The National Infrastructure Commission published the Infrastructure Progress Review 2023 yesterday, outlining where progress has been made in the implementation of previous recommendations.
The review began by outlining how 2022 saw progress stuttering further in comparison with 2021, which it also deemed as “a year of slow progress,” despite some steps forward being made. The foreword to the review looked at how a mixed scorecard could leave success open to the interpretation of individual experiences. Chair of the NIC, Sir John Armitt, said:
“Getting our infrastructure right for the second half of this century is a journey that, by definition, will go on being plotted over the coming decades. But a further prevarication risks losing momentum on critical areas like achieving the statutory net zero target. Rarely has the need for speed been more evident.”
The Rail Needs Assessment saw the NIC provide a “menu” of options for rail investment for the North and Midlands, with this including HS2, and focusing on the improvement of regional links, long distance links and upgrades with a baseline budget of £86 million.
With priorities not being fully met, this led the review to call for more consistency from the government as they commit to projects such as supporting the West Yorkshire Combined Authority as it looks to deliver a mass transit system. In response to this, the Rail Industry Association has issued a statement that looks into what more can be done to boost the implementation of rail infrastructure around the country.
Darren Caplan, Chief Executive of the Railway Industry Association, said:
“The Railway Industry Association welcomes the publication of the National Infrastructure Commission’s Infrastructure Progress Review 202. This review makes clear the importance of pushing on with major infrastructure projects, including HS2, Northern Powerhouse Rail and East West Rail.

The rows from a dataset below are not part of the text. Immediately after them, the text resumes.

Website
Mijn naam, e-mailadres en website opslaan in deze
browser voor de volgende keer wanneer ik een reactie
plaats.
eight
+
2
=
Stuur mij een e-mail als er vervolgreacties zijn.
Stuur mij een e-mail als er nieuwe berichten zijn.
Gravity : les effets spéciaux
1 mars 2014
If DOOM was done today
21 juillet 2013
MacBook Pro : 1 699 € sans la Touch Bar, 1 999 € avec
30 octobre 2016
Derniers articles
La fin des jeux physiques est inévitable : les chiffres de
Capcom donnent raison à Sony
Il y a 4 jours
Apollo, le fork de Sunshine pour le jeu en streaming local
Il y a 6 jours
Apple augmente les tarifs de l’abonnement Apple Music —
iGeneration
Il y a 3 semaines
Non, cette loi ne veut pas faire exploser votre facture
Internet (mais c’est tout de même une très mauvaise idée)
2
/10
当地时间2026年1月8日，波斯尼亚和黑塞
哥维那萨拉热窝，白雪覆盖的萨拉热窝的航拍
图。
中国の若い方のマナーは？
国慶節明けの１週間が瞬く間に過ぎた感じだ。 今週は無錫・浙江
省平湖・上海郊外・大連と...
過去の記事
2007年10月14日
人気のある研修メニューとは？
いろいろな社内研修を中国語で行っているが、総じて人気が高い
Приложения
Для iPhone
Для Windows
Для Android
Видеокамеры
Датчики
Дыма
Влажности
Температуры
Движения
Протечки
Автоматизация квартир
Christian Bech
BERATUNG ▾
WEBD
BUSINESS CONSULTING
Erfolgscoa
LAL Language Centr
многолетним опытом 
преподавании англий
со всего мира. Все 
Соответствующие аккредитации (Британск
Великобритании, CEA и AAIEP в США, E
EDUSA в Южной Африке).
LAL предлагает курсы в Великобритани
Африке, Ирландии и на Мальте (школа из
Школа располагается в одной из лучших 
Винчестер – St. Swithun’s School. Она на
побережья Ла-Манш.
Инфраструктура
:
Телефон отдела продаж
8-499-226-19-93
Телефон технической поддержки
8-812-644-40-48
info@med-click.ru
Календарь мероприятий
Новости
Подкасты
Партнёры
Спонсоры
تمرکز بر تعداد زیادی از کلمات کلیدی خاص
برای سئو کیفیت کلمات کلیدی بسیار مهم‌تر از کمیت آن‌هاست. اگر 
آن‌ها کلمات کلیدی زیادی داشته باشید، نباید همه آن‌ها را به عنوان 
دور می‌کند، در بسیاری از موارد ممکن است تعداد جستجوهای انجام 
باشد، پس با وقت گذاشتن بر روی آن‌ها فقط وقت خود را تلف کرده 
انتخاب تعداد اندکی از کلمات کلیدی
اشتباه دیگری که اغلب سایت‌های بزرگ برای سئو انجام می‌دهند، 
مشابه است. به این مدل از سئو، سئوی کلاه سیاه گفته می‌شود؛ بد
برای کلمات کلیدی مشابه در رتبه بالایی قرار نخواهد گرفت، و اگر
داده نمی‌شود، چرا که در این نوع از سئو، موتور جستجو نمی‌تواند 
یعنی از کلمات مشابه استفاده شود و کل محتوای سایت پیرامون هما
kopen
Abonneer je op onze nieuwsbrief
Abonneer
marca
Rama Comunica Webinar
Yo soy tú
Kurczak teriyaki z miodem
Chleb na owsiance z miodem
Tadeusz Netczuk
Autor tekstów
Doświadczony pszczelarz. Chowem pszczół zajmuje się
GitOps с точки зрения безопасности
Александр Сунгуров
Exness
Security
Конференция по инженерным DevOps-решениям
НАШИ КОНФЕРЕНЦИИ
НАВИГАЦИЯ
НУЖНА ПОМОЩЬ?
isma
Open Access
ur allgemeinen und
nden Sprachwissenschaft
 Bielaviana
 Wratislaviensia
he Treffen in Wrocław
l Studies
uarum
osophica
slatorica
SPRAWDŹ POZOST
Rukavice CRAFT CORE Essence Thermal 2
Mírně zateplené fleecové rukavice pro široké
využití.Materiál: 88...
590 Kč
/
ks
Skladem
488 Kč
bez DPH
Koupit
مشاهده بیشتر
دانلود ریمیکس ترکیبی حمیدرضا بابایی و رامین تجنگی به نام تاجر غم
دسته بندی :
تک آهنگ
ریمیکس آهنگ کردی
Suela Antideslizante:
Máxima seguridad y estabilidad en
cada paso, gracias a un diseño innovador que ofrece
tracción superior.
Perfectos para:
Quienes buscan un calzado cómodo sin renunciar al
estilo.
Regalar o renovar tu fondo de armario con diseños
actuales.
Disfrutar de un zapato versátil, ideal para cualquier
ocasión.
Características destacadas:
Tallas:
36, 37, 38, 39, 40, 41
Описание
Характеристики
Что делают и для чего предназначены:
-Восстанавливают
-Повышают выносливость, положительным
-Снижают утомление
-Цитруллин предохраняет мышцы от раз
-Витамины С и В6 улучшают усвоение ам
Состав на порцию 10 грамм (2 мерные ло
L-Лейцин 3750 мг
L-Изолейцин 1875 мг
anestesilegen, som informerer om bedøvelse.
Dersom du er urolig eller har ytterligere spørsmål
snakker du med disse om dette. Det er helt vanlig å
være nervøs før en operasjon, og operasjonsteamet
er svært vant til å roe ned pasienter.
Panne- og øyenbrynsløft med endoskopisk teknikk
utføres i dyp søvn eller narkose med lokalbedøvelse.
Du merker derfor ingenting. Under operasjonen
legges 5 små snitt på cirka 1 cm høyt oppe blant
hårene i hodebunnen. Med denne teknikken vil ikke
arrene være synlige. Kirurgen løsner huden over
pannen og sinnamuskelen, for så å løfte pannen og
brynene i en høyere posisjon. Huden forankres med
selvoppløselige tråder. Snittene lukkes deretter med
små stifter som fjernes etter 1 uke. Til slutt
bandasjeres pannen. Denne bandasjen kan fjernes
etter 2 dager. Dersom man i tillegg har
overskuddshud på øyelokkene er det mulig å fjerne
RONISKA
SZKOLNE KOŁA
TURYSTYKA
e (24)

“To secure value for the tax and far payer, it is crucial the Government provides certainty and clarity for the rail supply chain. That means sticking to plans for transformational rail projects once they are made, and not chopping and changing things after construction has started – as has clearly been the case with HS2. This simply has a negative impact on supply chain confidence and drives costs higher.
“To maximise the return on the investment these projects require, it is also important for the Government to complete them in full. Delaying construction or scaling back projects often leads to the worst of all worlds, with higher costs in the long term, and delayed benefits and reduced connectivity. This NIC report therefore is a timely reminder.”